(Task instructions)
Return all of the data that follows precisely, leaving every image out.

Collected data
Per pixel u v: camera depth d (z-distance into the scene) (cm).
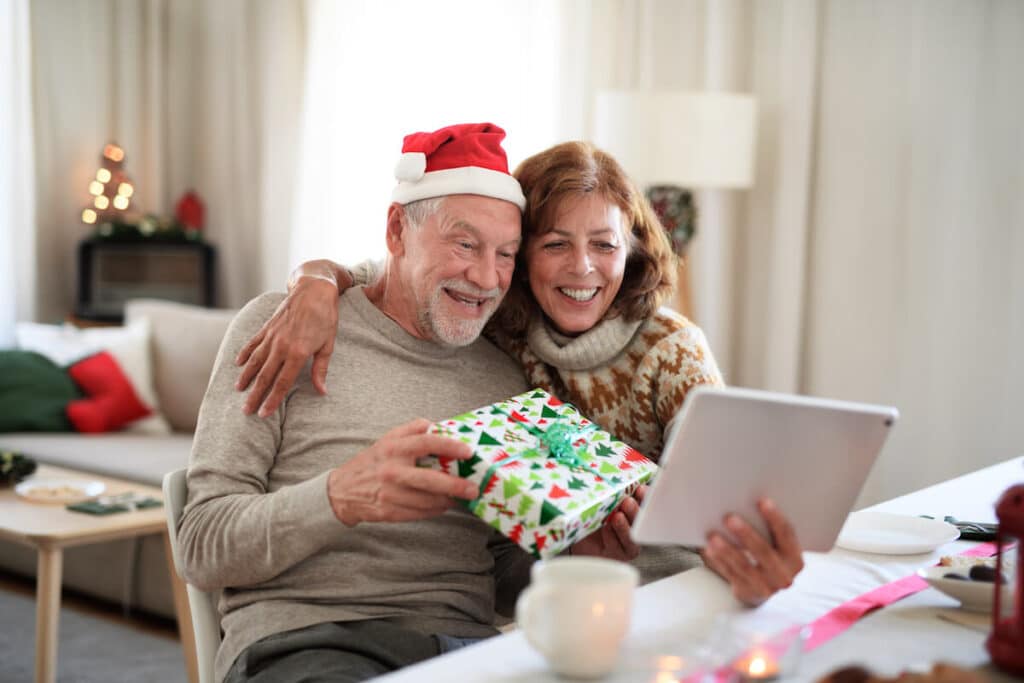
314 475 157
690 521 116
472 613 159
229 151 564
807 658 102
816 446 113
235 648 145
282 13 539
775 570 115
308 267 171
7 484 293
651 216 177
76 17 538
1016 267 339
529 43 444
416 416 164
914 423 362
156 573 320
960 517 163
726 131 354
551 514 125
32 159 516
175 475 157
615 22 420
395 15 489
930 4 352
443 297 165
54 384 400
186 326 418
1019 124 337
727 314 397
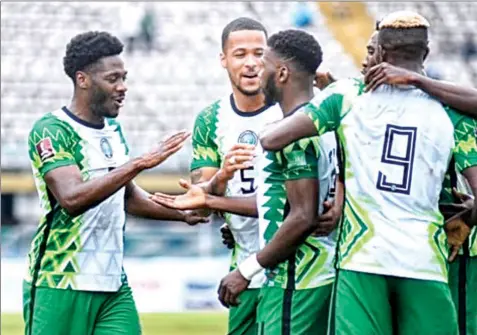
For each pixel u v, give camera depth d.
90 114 20.36
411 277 16.02
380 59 16.53
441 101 16.20
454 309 16.47
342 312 16.23
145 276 56.97
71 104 20.45
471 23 83.44
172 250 63.56
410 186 16.08
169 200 19.58
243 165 19.23
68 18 81.56
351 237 16.30
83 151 20.12
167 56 80.19
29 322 20.34
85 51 20.17
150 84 78.25
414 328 16.20
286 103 18.08
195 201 19.55
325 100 16.41
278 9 83.44
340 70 79.88
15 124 75.50
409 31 16.22
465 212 16.88
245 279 17.77
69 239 20.05
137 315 20.77
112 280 20.31
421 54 16.42
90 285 20.06
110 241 20.30
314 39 18.09
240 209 19.52
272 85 18.12
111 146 20.52
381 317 16.12
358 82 16.55
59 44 80.12
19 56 78.88
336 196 17.61
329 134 17.66
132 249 63.25
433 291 16.14
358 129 16.27
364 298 16.12
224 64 21.47
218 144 21.36
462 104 16.12
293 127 16.36
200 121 21.58
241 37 21.06
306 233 17.31
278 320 18.14
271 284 18.30
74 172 19.70
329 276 18.09
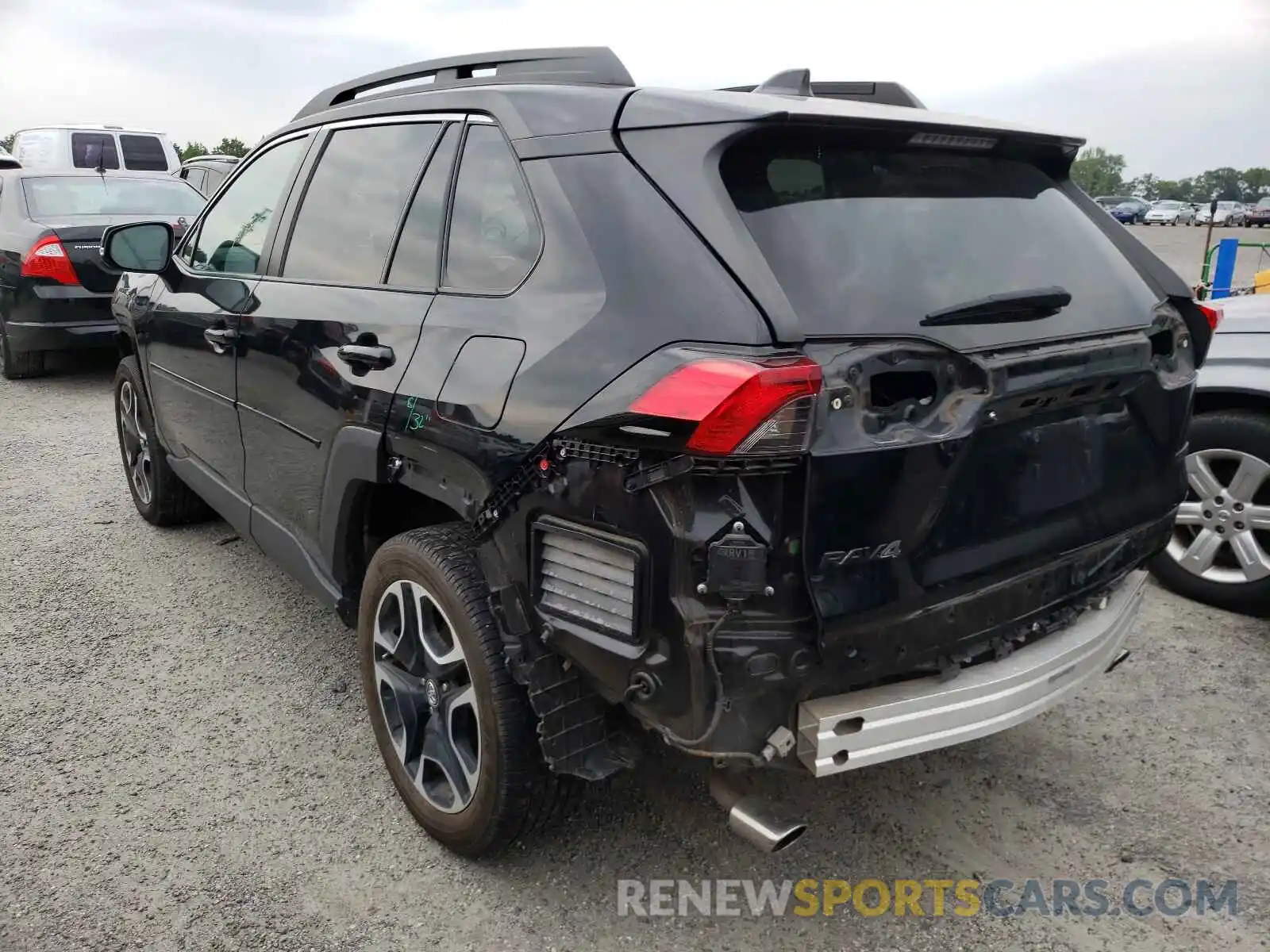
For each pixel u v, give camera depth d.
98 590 4.37
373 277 2.89
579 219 2.22
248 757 3.13
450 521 2.82
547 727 2.26
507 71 2.75
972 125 2.36
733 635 1.90
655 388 1.90
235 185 3.99
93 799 2.91
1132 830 2.79
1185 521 4.14
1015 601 2.26
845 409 1.89
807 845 2.73
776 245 2.01
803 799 2.93
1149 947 2.37
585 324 2.11
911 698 2.09
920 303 2.07
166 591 4.36
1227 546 4.13
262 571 4.59
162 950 2.35
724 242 1.96
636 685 2.03
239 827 2.79
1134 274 2.70
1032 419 2.22
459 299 2.51
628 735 2.40
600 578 2.07
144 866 2.63
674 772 3.02
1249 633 3.92
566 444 2.07
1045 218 2.55
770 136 2.10
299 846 2.72
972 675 2.21
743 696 1.93
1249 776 3.03
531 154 2.40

(Answer area)
Per pixel u v: camera depth d (z-distance into the scene) (cm).
314 475 157
690 521 116
472 613 159
229 151 564
807 658 102
816 446 113
235 648 145
282 13 539
775 570 115
308 267 171
7 484 293
651 216 177
76 17 538
1016 267 339
529 43 444
416 416 164
914 423 362
156 573 320
960 517 163
726 131 354
551 514 125
32 159 516
175 475 157
615 22 420
395 15 489
930 4 352
443 297 165
54 384 400
186 326 418
1019 124 337
727 314 397
For each pixel u v, give camera depth d.
90 114 20.36
411 277 16.02
380 59 16.53
441 101 16.20
454 309 16.47
342 312 16.23
145 276 56.97
71 104 20.45
471 23 83.44
172 250 63.56
410 186 16.08
169 200 19.58
243 165 19.23
68 18 81.56
351 237 16.30
83 151 20.12
167 56 80.19
29 322 20.34
85 51 20.17
150 84 78.25
414 328 16.20
286 103 18.08
195 201 19.55
325 100 16.41
278 9 83.44
340 70 79.88
15 124 75.50
409 31 16.22
465 212 16.88
245 279 17.77
69 239 20.05
137 315 20.77
112 280 20.31
421 54 16.42
90 285 20.06
110 241 20.30
314 39 18.09
240 209 19.52
272 85 18.12
111 146 20.52
381 317 16.12
358 82 16.55
59 44 80.12
19 56 78.88
336 196 17.61
329 134 17.66
132 249 63.25
433 291 16.14
358 129 16.27
364 298 16.12
224 64 21.47
218 144 21.36
462 104 16.12
293 127 16.36
200 121 21.58
241 37 21.06
306 233 17.31
278 320 18.14
271 284 18.30
74 172 19.70
329 276 18.09
For each pixel u v, give camera depth d.
98 590 4.37
373 277 2.89
579 219 2.22
248 757 3.13
450 521 2.82
547 727 2.26
507 71 2.75
972 125 2.36
733 635 1.90
655 388 1.90
235 185 3.99
93 799 2.91
1132 830 2.79
1185 521 4.14
1015 601 2.26
845 409 1.89
807 845 2.73
776 245 2.01
803 799 2.93
1149 947 2.37
585 324 2.11
911 698 2.09
920 303 2.07
166 591 4.36
1227 546 4.13
262 571 4.59
162 950 2.35
724 242 1.96
636 685 2.03
239 827 2.79
1134 274 2.70
1032 419 2.22
459 299 2.51
628 735 2.40
600 578 2.07
144 866 2.63
674 772 3.02
1249 633 3.92
566 444 2.07
1045 218 2.55
770 136 2.10
299 846 2.72
972 675 2.21
743 696 1.93
1249 776 3.03
531 154 2.40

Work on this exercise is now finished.